A political consensus is emerging here at Westminster about what has to be done to save the NHS which we all know is in crisis. The main cause that has been targeted is social care, which has been created by an ageing population and yes, cuts to local Government. Jeremy Hunt has now persuaded the Prime Minister to bring social care into the NHS, which is a good thing, but in my books the budget, which currently sits at the Ministry for Housing, Communities and Local Government also needs to be transferred. The NHS rather than councils should be in charge of commissioning social care.
As we all know old age is a condition lottery; one person might require £100,000 of care, another £20,000. Is it not a fairer solution to pool the risk between as many people as we can so that everyone loses something but nobody loses everything?
In my view the so called ‘dementia tax’ was a good manifesto pledge because it suggested those who own their homes contribute to their own care rather than allowing our children and grandchildren, who are finding it difficult to get on the property ladder themselves, to pay for it. But it was flawed because it didn’t have a cap, which meant it failed to pool that risk.

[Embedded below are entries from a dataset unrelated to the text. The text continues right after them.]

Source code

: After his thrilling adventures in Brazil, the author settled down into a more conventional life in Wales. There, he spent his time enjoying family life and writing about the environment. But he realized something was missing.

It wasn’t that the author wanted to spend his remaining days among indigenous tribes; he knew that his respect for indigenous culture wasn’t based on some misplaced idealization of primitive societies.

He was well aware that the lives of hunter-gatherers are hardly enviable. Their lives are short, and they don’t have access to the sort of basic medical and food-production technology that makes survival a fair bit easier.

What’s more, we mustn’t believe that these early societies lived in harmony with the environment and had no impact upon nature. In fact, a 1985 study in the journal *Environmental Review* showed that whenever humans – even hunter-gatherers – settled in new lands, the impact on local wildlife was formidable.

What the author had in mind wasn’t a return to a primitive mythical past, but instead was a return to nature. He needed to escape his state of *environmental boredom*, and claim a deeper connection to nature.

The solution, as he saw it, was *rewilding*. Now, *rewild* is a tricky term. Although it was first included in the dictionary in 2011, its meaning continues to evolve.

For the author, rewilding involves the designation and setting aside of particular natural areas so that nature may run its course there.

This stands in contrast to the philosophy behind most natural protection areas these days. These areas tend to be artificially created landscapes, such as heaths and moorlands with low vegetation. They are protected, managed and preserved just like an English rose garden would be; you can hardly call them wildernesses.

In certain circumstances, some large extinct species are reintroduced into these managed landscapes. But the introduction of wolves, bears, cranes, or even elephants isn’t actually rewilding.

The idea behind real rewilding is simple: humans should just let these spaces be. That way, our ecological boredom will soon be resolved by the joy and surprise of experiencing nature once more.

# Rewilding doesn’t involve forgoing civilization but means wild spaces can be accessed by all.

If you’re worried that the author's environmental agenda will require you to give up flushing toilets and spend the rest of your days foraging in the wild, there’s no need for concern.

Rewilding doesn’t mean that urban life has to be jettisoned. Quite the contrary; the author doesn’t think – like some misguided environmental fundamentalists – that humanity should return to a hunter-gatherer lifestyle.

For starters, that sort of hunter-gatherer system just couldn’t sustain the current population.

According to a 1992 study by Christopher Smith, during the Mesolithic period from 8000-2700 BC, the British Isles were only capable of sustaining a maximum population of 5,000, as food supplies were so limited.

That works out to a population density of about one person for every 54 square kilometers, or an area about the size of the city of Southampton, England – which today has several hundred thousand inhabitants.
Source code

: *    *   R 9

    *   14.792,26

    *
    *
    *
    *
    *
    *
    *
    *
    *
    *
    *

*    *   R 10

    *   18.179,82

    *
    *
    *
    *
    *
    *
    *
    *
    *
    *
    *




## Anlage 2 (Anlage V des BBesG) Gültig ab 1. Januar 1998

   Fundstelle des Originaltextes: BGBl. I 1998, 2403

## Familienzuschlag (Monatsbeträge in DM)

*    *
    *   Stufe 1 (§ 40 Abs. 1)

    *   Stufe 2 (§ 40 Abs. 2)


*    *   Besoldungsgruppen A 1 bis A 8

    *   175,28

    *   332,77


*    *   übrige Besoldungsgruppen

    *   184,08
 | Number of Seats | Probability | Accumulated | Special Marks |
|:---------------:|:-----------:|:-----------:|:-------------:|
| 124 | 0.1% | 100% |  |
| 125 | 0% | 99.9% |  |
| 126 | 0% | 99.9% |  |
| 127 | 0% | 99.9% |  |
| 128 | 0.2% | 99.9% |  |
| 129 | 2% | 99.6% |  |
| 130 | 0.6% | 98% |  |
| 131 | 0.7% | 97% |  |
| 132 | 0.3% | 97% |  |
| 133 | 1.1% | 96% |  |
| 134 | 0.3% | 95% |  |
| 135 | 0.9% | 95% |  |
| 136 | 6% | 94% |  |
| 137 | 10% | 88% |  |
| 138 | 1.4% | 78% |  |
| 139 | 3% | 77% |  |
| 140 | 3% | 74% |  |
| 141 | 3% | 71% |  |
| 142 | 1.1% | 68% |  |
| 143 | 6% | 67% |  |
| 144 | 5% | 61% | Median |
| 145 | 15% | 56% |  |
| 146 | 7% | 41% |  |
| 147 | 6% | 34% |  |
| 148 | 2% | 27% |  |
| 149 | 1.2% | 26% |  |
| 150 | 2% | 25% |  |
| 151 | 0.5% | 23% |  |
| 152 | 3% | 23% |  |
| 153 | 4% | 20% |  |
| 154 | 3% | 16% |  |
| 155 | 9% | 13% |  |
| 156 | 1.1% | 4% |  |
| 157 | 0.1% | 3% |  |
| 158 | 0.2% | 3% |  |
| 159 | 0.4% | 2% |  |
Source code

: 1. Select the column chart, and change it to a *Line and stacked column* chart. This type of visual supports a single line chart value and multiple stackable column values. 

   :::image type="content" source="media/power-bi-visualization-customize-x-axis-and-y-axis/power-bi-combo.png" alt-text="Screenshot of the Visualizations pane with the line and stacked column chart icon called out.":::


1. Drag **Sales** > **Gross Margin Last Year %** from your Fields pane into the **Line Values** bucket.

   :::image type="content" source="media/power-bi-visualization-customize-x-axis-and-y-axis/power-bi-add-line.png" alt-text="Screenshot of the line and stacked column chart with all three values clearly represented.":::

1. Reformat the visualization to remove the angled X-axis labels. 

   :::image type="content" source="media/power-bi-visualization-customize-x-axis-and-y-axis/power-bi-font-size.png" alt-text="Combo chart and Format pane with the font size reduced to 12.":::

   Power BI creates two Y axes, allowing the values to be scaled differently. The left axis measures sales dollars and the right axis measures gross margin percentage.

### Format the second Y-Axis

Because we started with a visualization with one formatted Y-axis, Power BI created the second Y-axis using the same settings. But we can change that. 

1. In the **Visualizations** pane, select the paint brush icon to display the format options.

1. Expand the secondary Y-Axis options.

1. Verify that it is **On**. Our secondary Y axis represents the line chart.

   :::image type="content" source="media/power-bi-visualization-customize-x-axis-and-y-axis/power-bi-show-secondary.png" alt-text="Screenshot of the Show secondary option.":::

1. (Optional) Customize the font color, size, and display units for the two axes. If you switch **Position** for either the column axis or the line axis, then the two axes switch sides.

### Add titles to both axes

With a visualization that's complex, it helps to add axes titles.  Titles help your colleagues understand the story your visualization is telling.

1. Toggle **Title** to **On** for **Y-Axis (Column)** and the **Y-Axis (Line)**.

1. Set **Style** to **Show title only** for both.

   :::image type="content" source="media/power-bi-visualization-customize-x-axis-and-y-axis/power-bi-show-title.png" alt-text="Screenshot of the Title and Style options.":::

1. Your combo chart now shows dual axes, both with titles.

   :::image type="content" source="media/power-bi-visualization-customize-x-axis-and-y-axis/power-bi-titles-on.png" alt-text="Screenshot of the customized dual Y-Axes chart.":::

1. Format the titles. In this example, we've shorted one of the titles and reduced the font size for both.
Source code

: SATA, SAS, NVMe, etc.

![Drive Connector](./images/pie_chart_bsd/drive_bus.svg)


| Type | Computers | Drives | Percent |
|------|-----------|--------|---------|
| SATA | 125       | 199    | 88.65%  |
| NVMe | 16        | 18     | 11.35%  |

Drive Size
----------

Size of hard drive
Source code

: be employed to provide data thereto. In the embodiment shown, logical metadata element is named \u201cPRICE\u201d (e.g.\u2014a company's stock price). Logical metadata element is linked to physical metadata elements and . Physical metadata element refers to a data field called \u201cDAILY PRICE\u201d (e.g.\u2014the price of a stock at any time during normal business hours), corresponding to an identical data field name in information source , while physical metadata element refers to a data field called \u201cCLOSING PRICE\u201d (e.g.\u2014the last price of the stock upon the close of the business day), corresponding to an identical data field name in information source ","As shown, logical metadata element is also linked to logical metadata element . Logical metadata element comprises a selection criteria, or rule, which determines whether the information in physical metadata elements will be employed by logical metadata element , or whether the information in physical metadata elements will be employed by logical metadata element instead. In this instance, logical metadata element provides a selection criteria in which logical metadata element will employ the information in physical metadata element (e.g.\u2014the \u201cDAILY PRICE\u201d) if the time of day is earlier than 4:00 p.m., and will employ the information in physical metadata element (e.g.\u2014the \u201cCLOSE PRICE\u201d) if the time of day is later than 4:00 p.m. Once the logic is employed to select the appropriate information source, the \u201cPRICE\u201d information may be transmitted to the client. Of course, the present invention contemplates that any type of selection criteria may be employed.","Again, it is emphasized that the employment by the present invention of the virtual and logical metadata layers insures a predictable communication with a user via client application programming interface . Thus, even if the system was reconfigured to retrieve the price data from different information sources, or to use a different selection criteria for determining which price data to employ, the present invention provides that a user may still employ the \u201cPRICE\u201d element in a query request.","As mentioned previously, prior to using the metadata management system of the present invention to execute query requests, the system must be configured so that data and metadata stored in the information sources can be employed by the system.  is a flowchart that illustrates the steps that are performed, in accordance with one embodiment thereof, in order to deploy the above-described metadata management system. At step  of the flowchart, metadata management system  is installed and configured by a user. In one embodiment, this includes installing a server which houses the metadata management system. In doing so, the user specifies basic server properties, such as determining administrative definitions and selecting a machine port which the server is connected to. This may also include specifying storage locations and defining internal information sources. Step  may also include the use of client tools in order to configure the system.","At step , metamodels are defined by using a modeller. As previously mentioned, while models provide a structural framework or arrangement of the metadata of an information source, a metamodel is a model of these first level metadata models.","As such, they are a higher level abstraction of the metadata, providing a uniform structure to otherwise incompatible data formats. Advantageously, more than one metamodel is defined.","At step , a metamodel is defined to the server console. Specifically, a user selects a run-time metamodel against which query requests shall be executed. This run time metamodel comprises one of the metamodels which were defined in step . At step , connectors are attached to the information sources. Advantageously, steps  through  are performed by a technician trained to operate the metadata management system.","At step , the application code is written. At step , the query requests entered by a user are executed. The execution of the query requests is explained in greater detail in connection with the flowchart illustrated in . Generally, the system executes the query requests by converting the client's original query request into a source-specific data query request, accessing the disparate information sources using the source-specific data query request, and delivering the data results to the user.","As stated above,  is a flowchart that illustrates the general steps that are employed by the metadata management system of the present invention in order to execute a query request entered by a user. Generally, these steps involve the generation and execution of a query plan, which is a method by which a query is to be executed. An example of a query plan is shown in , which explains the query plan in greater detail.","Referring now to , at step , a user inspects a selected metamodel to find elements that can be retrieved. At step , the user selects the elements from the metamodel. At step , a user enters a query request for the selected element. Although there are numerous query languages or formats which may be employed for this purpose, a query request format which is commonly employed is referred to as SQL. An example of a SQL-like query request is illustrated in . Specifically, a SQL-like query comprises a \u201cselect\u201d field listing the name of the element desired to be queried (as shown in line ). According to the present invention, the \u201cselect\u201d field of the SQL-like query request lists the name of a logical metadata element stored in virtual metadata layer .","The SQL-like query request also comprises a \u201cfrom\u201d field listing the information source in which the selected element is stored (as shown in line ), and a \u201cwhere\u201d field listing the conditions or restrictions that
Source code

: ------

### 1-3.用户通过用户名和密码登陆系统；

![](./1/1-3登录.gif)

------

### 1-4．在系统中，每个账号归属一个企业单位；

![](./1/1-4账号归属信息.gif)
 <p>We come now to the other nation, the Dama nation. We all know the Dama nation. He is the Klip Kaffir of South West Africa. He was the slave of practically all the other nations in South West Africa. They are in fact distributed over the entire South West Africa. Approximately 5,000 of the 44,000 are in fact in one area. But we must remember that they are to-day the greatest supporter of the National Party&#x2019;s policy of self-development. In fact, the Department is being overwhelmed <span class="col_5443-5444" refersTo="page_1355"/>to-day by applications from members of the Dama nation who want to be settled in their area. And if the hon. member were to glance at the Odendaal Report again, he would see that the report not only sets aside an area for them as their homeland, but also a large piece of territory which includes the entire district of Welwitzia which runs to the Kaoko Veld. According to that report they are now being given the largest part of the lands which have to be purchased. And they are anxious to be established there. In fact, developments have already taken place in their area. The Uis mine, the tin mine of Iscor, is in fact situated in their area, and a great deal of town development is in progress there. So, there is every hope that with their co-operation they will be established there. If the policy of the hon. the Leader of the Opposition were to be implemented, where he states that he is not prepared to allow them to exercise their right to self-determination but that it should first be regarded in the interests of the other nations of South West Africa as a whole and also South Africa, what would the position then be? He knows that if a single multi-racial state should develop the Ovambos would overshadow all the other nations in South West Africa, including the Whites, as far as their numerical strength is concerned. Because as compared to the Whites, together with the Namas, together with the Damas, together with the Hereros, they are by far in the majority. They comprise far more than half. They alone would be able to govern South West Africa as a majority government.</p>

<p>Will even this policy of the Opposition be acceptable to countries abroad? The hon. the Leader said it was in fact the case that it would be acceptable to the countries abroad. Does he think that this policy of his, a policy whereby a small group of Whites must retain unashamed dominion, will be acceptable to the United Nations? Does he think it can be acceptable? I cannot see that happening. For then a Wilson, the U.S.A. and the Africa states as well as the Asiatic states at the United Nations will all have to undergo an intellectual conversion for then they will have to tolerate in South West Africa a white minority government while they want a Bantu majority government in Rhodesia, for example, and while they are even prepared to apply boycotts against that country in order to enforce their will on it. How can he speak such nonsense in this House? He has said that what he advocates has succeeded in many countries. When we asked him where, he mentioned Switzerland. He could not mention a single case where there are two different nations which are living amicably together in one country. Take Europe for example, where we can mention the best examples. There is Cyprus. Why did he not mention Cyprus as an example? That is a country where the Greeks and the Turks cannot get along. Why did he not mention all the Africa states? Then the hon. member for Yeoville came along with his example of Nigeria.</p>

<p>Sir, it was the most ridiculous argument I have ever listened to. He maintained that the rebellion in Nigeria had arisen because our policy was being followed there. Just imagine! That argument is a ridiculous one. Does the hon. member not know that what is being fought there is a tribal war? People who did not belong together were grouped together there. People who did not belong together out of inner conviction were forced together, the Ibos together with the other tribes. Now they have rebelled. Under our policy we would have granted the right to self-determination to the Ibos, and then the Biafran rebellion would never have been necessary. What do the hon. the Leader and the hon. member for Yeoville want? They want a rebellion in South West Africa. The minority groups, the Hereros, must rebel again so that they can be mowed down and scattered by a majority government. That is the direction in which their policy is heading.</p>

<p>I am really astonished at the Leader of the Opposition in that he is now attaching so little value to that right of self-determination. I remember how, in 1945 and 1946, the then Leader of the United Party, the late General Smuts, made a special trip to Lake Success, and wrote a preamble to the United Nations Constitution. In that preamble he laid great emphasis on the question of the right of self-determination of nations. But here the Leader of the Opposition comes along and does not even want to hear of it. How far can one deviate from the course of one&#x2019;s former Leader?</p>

Just how should we pay for it? Anyone I speak to seems to suggest that they wouldn’t mind paying a bit more in tax to sort it out. But how? Take money out of peoples’ estates after they die? Labour tried that, and it was quickly dubbed, by my side, as being a “death tax”. Maybe the Government could raise tax by means-testing pensioners benefits such as winter fuel allowances and ending the pension triple lock, but again whenever this has been floated there has been opposition to it, most recently by the DUP. Another idea floating around Parliament is turning national insurance into a ring-fenced health tax. Sarah Wollaston, the Conservative Chairwoman of the Health Select Committee believes national insurance should also be extended to those beyond retirement age who are presently exempt.
I have spoken to Jeremy Hunt many times about social care and the truth is he is not wedded to any one idea, he is “open to all options”, including a dedicated tax, because he knows more money must be found and fast. What is needed is courage and leadership to drive forward solutions, but integrating social and health care must be the right place to start.